*** Opening AVAILABLE DATA ***

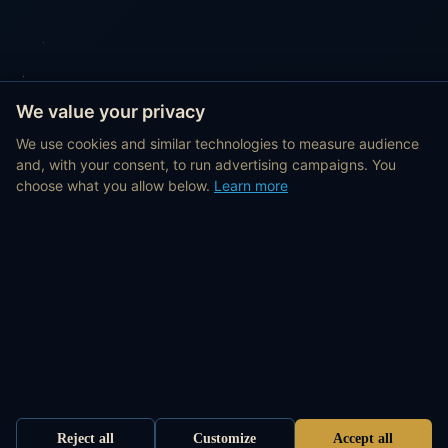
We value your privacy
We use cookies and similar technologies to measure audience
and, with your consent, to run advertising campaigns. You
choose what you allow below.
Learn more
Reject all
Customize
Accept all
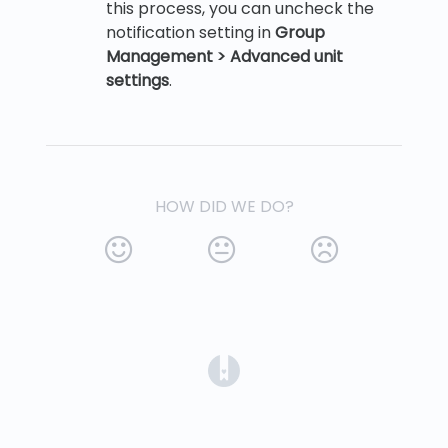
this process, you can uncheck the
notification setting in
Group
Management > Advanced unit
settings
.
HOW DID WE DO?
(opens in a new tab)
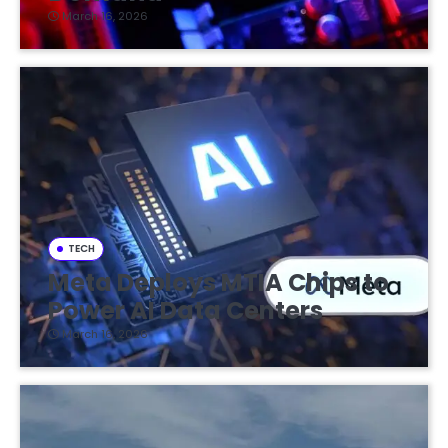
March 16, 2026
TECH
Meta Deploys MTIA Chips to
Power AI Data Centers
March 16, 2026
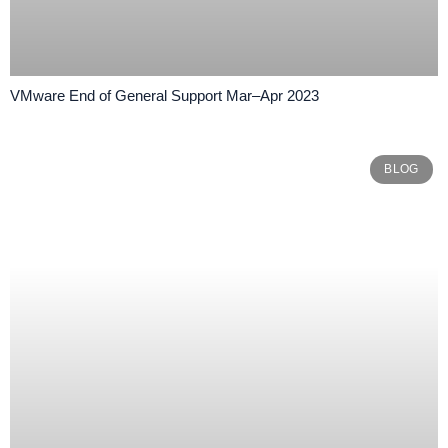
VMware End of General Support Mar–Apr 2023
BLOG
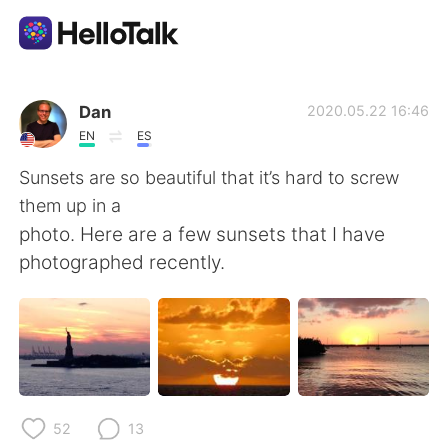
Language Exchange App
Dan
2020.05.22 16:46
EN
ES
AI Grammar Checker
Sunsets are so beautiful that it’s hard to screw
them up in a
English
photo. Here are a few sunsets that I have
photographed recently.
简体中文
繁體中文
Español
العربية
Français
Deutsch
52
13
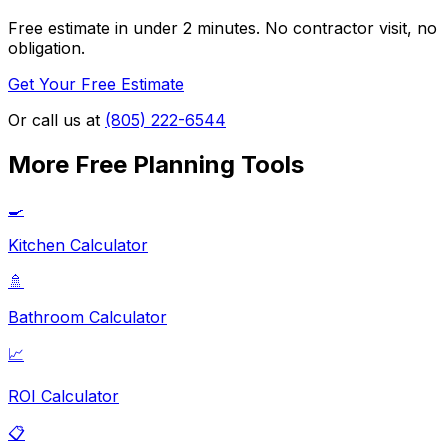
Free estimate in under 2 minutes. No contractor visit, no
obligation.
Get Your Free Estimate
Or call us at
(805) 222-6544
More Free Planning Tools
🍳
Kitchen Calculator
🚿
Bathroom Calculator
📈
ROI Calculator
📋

*** Closing AVAILABLE DATA ***
*** Opening AVAILABLE DATA ***

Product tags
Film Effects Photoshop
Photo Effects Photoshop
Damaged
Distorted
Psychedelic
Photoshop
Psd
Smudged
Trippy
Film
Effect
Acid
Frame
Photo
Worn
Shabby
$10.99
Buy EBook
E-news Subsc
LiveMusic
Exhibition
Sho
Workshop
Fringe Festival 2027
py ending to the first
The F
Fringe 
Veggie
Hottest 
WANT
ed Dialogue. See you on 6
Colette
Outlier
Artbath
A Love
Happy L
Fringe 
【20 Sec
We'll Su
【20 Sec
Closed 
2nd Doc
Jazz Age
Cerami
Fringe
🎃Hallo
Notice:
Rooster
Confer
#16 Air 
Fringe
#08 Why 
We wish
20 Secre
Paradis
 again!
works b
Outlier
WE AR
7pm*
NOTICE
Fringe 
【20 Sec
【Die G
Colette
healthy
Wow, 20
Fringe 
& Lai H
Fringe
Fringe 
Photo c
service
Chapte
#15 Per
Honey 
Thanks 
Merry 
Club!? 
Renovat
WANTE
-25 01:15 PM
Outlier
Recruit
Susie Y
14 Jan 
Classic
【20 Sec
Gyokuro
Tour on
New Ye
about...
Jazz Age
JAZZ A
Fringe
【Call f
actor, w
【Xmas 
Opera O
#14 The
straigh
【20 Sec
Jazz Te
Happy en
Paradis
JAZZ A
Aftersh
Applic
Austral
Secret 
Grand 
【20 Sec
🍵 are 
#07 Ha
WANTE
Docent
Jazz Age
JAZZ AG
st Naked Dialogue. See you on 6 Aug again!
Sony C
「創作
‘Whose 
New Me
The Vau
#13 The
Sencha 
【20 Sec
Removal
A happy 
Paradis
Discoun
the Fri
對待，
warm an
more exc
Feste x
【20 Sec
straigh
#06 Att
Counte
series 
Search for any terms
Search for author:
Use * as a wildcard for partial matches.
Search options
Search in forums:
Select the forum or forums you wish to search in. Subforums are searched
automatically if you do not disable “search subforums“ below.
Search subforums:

*** Closing AVAILABLE DATA ***

AIM OF THE EXERCISE:
How many lines in the records above contain the string "wish", matching case? Reply with the number only.

TASK ANSWER:
2